Colorado county clerk stripped of her duties for upcoming November election, Judge rules

Colorado county clerk stripped of her duties for upcoming November election, Judge rules
Staff Sgt. Zach Zenk, an avionics technician with the 115th Fighter Wing, processes absentee ballots at the Mount Horeb Public Library during the Aug. 11 election in Mount Horeb, Wis. Nearly 700 Citizen Soldiers and Airmen from the Wisconsin National Guard mobilized to serve as poll workers across 40 Wisconsin counties. Wisconsin National Guard photo by SMSgt. Larkin Wilde

An election official in Mesa County, Colo., will no longer be allowed to oversee the state's upcoming November election, a district court judge has ruled.

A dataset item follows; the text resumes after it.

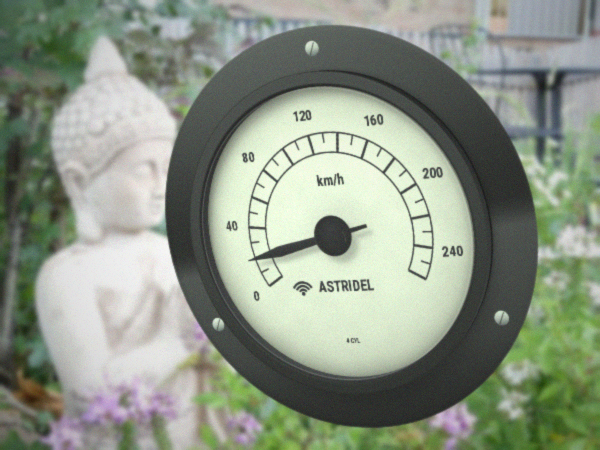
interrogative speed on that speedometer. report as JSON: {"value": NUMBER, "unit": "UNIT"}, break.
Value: {"value": 20, "unit": "km/h"}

According to the Colorado Sun, Mesa County Clerk Tina Peters' ruling, handed down by Mesa County District Court Judge Valerie J. Robison, follows a recent lawsuit filed by Colorado Secretary of State Jena Griswold. In the suit, Griswold insisted that Peters should not be involved in the upcoming election due to the investigation under way at her own office.

In a 22-page order, Robison offered an observation of Peters' office as she insisted it "met the burden of showing that Peters and (Deputy Clerk Belinda) Knisley have committed a breach and neglect of duty and other wrongful acts."

The judge also claimed that Peters and Knisley appear to be "unable or unwilling to appropriately perform the duties of Mesa County Designated Election Official."

As a result of the ruling, former Colorado Secretary of State Wayne Williams (R) will serve as the alternate election official for the Mesa County election on November 2.

Peters has been under fire since May. At that time, the Republican election official "allegedly allowed an unauthorized person to attend a sensitive Dominion Voting Systems software update in May," The Sun reported. Photos of election software passwords were also taken and posted online. Peters also found herself at the center of another controversy when an election system hard drive that was in her possession also ended up being shared online.

On Wednesday, October 13, Griswold released a statement sharing her reaction to the outcome of the case.

"Clerk Peters seriously compromised the security of Mesa County's voting system," Griswold's statement said. "The court's decision today bars Peters from further threatening the integrity of Mesa's elections and ensures Mesa County residents have the secure and accessible election they deserve."